The TIMECOP tool is a tool that uses Valgrind’s memcheck client requests VALGRIND_MAKE_MEM_{UN}DEFINED to essentially implement a method like ctgrind. It is a part of the SUPERCOP toolkit (System for Unified Performance Evaluation Related to Cryptographic Operations and Primitives) and is used to evaluate the constant-time properties of implementations in SUPERCOP.

  • Approach: Dynamic
  • Input level: Source code required to embed annotations, then binary for analysis.
  • Leakage model: Branching model, memory-access model
  • Soundness: No, Completeness: No
  • Declassification: Yes, Publicly observable outputs: No
  • Performance: Good
  • Usability: Ok

Binsec/Rel#

(2020) paper preprint

Binsec/Rel is a static analysis tool that works on the binary level, thereby overcoming issues of compilers inserting non-constant-time code or turning constant-time code into non-constant-time one.

  • Approach: Static
  • Input level: Binary
  • Leakage model: Branching model, memory-access model.
  • Soundness: Yes, Completeness: Yes
  • Declassification: No, Publicly observable outputs: No
  • Performance: Good
  • Usability: ?

Miscellaneous#

Several other tools and languages exist that are related to the analysis of implementations for verifying constant-time properties. I chose to omit a detailed analysis of these tools for now, as the analyzed selection presents a good sample of what the landscape has to offer. Several of these tools also enable one to remove leaks from leaking implementations or create constant-time implementations. We list the tools below in no particular order.

Conclusions#

There is an abundance of tools for verifying constant-time properties of cryptographic implemenetations, yet none seem to be actually used in an automated way outside of the papers that introduced them. This is troubling, as their impact is then limited to the select few implementations that the authors chose to verify in a given work while real-world cryptographic libraries change daily and have no automated verification.

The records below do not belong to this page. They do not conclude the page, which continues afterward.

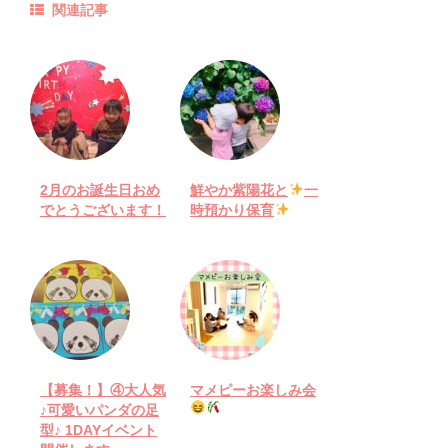
関連記事
2月のお誕生日おめ
鮮やか紫陽花と
一
でとうございます！
時預かり保育
【募集！】④大人気
マメピーお楽しみ会
♪可愛いパンダの足
型♪ 1DAYイベント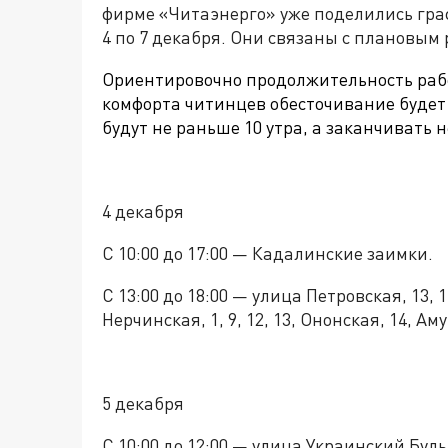
фирме «Читаэнерго» уже поделились гра
4 по 7 декабря. Они связаны с плановым 
Ориентировочно продолжительность работ
комфорта читинцев обесточивание будет
будут не раньше 10 утра, а заканчивать н
4 декабря
С 10:00 до 17:00 — Кадалинские заимки.
С 13:00 до 18:00 — улица Петровская, 13, 15
Нерчинская, 1, 9, 12, 13, Ононская, 14, Аму
5 декабря
С 10:00 до 12:00 — улица Украинский Бульв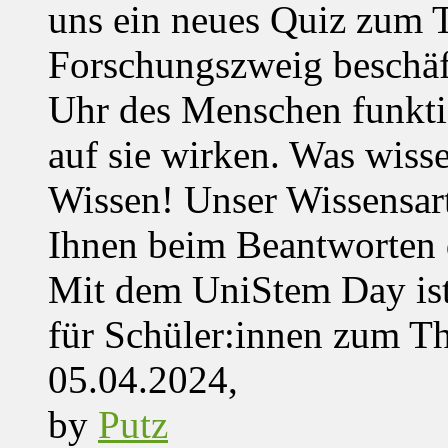
uns ein neues Quiz zum 
Forschungszweig beschäft
Uhr des Menschen funktio
auf sie wirken. Was wisse
Wissen! Unser Wissensar
Ihnen beim Beantworten de
Mit dem UniStem Day ist
für Schüler:innen zum T
05.04.2024,
by
Putz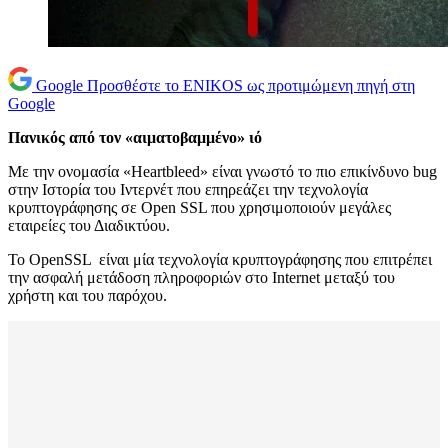
Google
Προσθέστε το ENIKOS ως προτιμώμενη πηγή στη
Google
Πανικός από τον «αιματοβαμμένο» ιό
Με την ονομασία «Heartbleed» είναι γνωστό το πιο επικίνδυνο bug
στην Ιστορία του Ιντερνέτ που επηρεάζει την τεχνολογία
κρυπτογράφησης σε Open SSL που χρησιμοποιούν μεγάλες
εταιρείες του Διαδικτύου.
Το OpenSSL είναι μία τεχνολογία κρυπτογράφησης που επιτρέπει
την ασφαλή μετάδοση πληροφοριών στο Internet μεταξύ του
χρήστη και του παρόχου.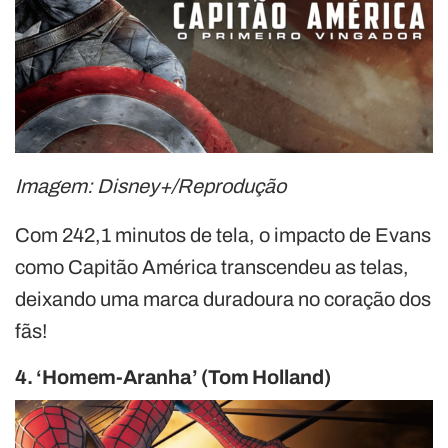
Imagem: Disney+/Reprodução
Com 242,1 minutos de tela, o impacto de Evans
como Capitão América transcendeu as telas,
deixando uma marca duradoura no coração dos
fãs!
4. ‘Homem-Aranha’ (Tom Holland)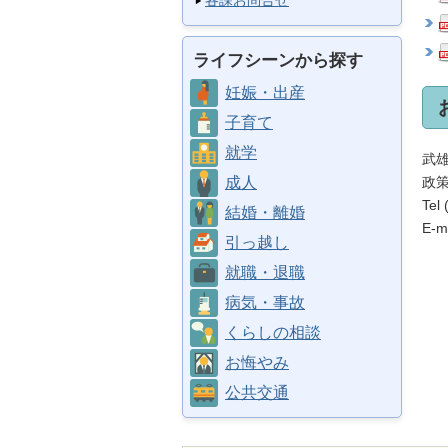
各課お問合せ
ライフシーンから探す
妊娠・出産
子育て
就学
武
政
成人
Tel
結婚・離婚
E-ma
引っ越し
就職・退職
病気・事故
くらしの相談
お悔やみ
公共交通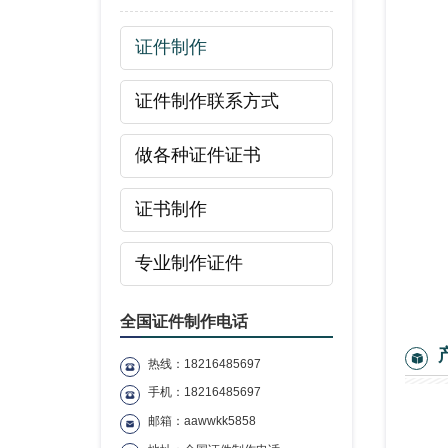
证件制作
证件制作联系方式
做各种证件证书
证书制作
专业制作证件
全国证件制作电话
热线：18216485697
手机：18216485697
邮箱：aawwkk5858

From the analyzed static tools, ct-verif and SideTrail stand out, as they are actively deployed; of note is also the Binsec/Rel tool for its approach on a binary level.

The usability of dynamic tools is usually much better than that of static tools, with ctgrind/timecop‘s approach being almost zero cost in terms of integration as ordinary tests or fuzzing together with Valgrind suffice. The dudect tool could also be used in continuous integration, provided some test harnesses are created for it. The MicroWalk/DATA tools are quite similar and might be more suited to interactive testing of implementations.